We’re starting a new series here on Create & Thrive called Making the Leap! We’ll be featuring makers who have just made that big change from part-time to full-time. They’ll be sharing what it was like: the nail-biting, the butterflies, the ups and downs. They’ll also dish out advice on how to make the leap yourself.
How long were you in business before you officially took the leap to full-time maker?
I didn’t really make the leap into full-time maker so much as fall into it… or maybe delude myself into it! This probably requires a bit of explanation.
Last spring I left my full-time job after a lot of stress and unhappiness, and I was at a bit of a crossroads. I was tired and confused. The thought of jumping into a new job seemed exhausting, so I took some time off to focus on what I actually wanted to do.
Did I want to continue in my line of work, which was online marketing and content creation, or did I want to consider a new field altogether? I had always loved art and visual design. Maybe I could go to art school? Or take some workshops and see where they led? Or maybe I was totally crazy! The economy wasn’t so great. I should choose security over dreams.
There were two warring camps in my mind: the practical “get a real job” side and the wild entrepreneurial side.
So, I tried to placate both sides by starting a personal project. At the time, I was knitting a lot. I found that knitting helped relax my mind and allowed ideas to flow more freely.
So, that’s how Sheep & Stitch came about. I decided to create a knitting website to share my love of the craft. I was going to design it, write the content, create patterns, film videos, market it, the whole works.

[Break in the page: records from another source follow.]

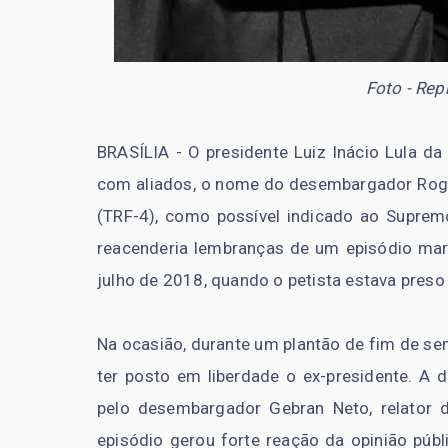
Foto - Rep
BRASÍLIA - O presidente Luiz Inácio Lula da
com aliados, o nome do desembargador Rogéri
(TRF-4), como possível indicado ao Supremo
reacenderia lembranças de um episódio marc
julho de 2018, quando o petista estava preso 
Na ocasião, durante um plantão de fim de s
ter posto em liberdade o ex-presidente. A d
pelo desembargador Gebran Neto, relator 
episódio gerou forte reação da opinião públ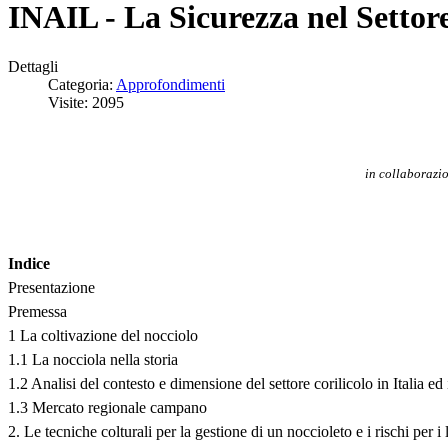
INAIL - La Sicurezza nel Settore
Dettagli
Categoria:
Approfondimenti
Visite: 2095
in collaborazi
Indice
Presentazione
Premessa
1 La coltivazione del nocciolo
1.1 La nocciola nella storia
1.2 Analisi del contesto e dimensione del settore corilicolo in Italia e
1.3 Mercato regionale campano
2. Le tecniche colturali per la gestione di un noccioleto e i rischi per i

I figured it would make a good portfolio piece if I decided to apply to art school, and if I didn’t, I could use it to show off my design chops if I pursued graphic design. And if at the end of this project, I went back to online marketing, I could use the site to show how I had grown an audience. I was trying to kill three birds with this stone! Working on the site also scratched a creative itch, so it seemed like a win-win to me.
So, I delayed going on the job hunt to work on this site. It wasn’t until a friend saw the design and the videos that she urged me to turn this fun project into an actual business. Her exact words were, “You’ve got something here. Don’t throw it away. Believe in it.” That was the push I needed.
What was your biggest fear with going full-time?
More than financial ruin, I was terrified of being judged or ridiculed. The desire for approval was so strong! I was scared of telling my family and friends that I was going to devote my time to knitting rather than climb the career ladder. I was scared of disappointing them or being the subject of gossip or worry.
What did you do on your first official day as CEO?
When the site launched in February, I was nervous, excited, slightly nauseous (that was a weird reaction) as I saw the traffic come in. And then I started knitting because that’s what calms me down!
What steps did you make in the months beforehand to prepare for the big leap?
I was a miser. I saved up. I made a list of absolute essential things I needed in terms of practical survival and for the business, and I only spent money on those things.
I also made a list of things that needed to be complete before the site launched and worked towards getting them done. That included photography, a stockpile of blog posts, patterns, videos, getting the social networks up and running, having systems in place for payment, and clearing any weird bugs on the site.
What has been the most thrilling part of your transition so far?
Oh my goodness! By far the realization that I’m doing it! That I put aside the bad voice that kept saying, “You can’t do this. You are crazy” and instead embraced the voice that said, “You CAN do it. You must and it’s possible.” So much of this has been an inner battle and, at the risk of sounding woo-woo, a spiritual journey.
What is the big goal you’re aiming for this year?
I would love to have twelve patterns (plus accompanying tutorial videos) in the store by year end. I’m also toying with the idea of creating apparel for the store. Nothing fancy, maybe a tank top of a t-shirt with some bold knit-related graphics.
Was there anything that you would have done differently, looking back now?
I would have told more people about Sheep & Stitch early on instead of keeping it a weird little secret. I was afraid of judgement, so I kept it hidden. But when the site launched I got so many wonderful, supportive emails from friends and family that I realised most of my fears were unfounded. They were imaginary! I could have used that support when I was in my “cave,” working on the site, but because I didn’t tell anyone, I missed out on that.